Slab contributions to the mantle source of backarc magmas: A neodymium and hafnium perspective from arcs in the northwest Pacific

Arc magmas result from the partial melting of an asthenospheric mantle source that has been metasomatized by the addition of one or more slab-derived fluxes (e.g., Elliot et al., 1997 and Hawksworth et al., 1993). However, the nature of the slab flux, its sources, and the degree to which the flux modifies the mantle source of arc volcanism remains a matter of considerable debate. New major and trace element concentration and Sr, Nd, Hf, and high-precision Pb isotope data for basalts erupted in the Mariana, Izu, and Kurile arcs are used to develop an internally consistent model of arc magma genesis.;Backarc basalts erupted from all three arcs have lower Hf isotope ratios and large negative Hf concentration anomalies, relative to basalts erupted at the volcanic front. Although the relative importance of sediment to altered oceanic crust varies slightly between arcs, at the volcanic front and in the backarc the slab flux is derived mostly from altered oceanic crust; sediment is not only a volumetrically minor component of the slab, but also of the slab-derived flux.

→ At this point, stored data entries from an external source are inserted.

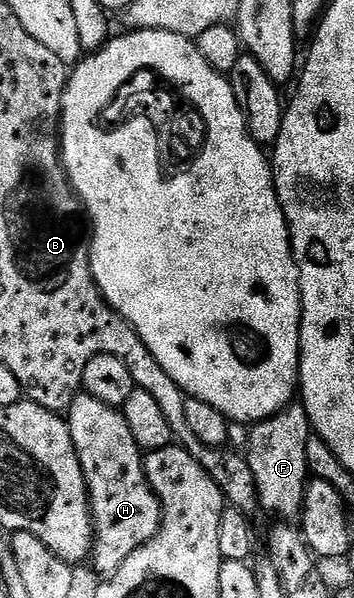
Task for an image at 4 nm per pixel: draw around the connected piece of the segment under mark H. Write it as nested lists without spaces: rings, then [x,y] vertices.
[[[82,392],[69,406],[67,421],[93,509],[95,541],[91,563],[101,576],[108,576],[119,572],[123,560],[161,530],[161,502],[145,475],[143,451],[135,436],[131,436],[131,428],[127,428],[127,420],[118,407],[103,404]]]

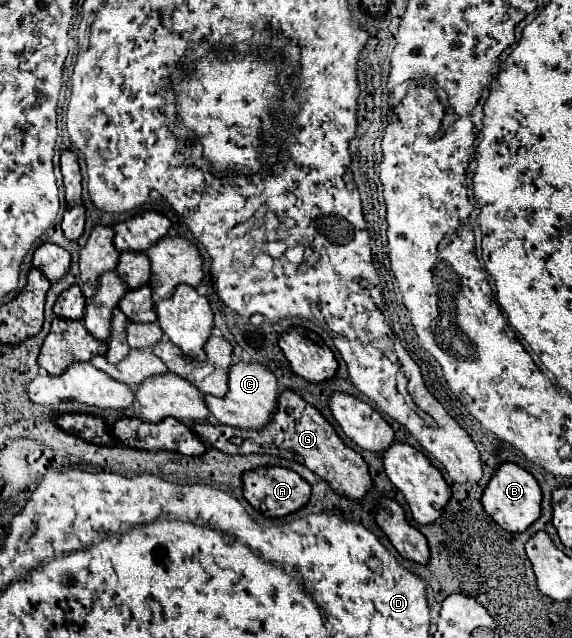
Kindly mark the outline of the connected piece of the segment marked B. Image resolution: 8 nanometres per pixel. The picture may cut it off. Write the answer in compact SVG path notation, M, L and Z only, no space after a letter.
M505 462L487 484L481 504L485 512L507 532L523 532L541 516L541 488L527 470L513 462Z

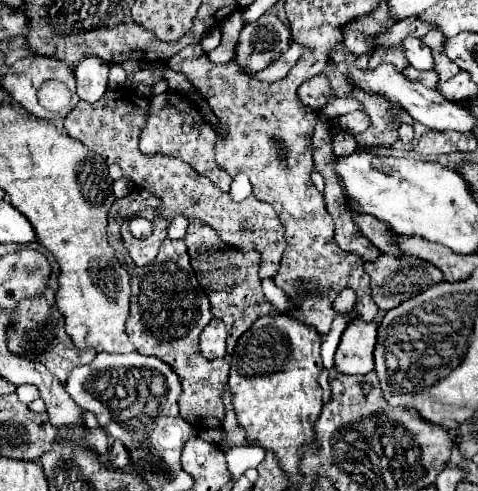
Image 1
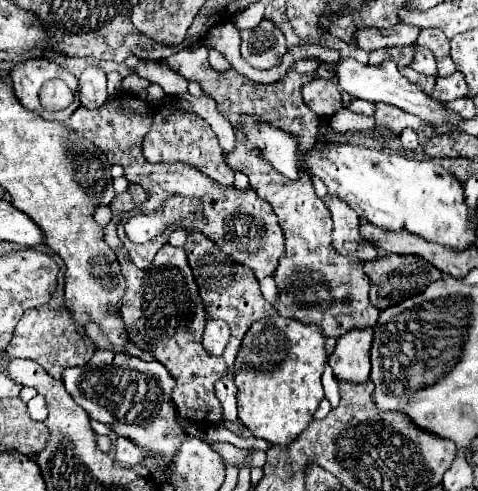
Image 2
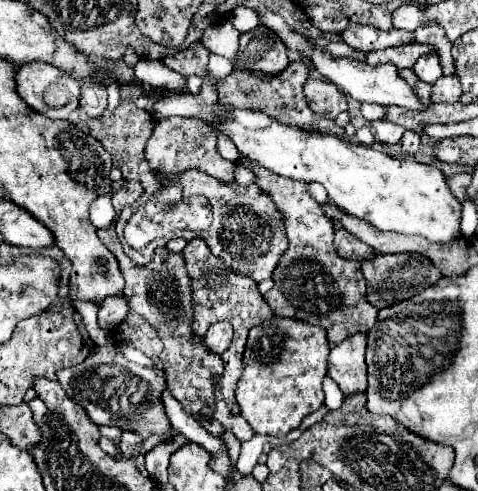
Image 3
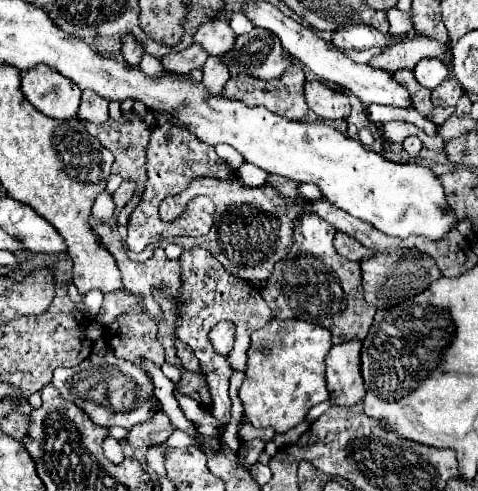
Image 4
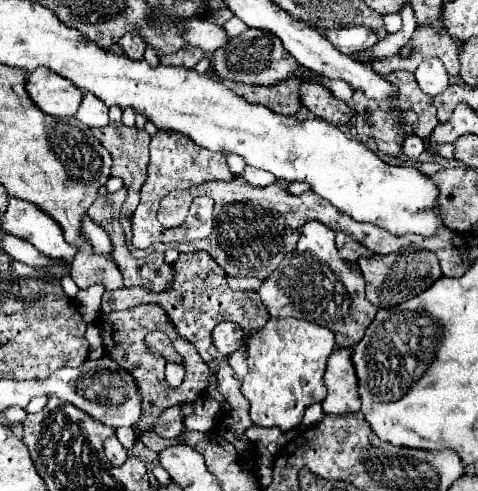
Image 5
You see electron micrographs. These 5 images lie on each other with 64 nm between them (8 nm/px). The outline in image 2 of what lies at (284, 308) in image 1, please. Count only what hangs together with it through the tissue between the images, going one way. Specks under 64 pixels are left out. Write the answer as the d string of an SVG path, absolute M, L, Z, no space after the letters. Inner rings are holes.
M272 276L260 280L260 290L262 290L264 300L268 300L268 302L276 302L278 300L278 290L276 290L276 284L274 284Z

The nature of the slab flux, however, differs between the volcanic front and backarc. Trace element concentrations and Pb-Nd-Hf isotope ratios are consistent with an aqueous fluid slab flux at the volcanic front and a hydrous partial melt of the slab in the backarc. Negative Hf concentration anomalies require slab melts to be in equilibrium with trace quantities of zircon (<0.001%). Hf isotopes and concentration anomalies place constraints on the temperature of the slab at depths beneath the backarc, and correlate with the speed and age of the subducting slab. Inferred depths of slab melting are shallowest for younger slabs that are subducting faster.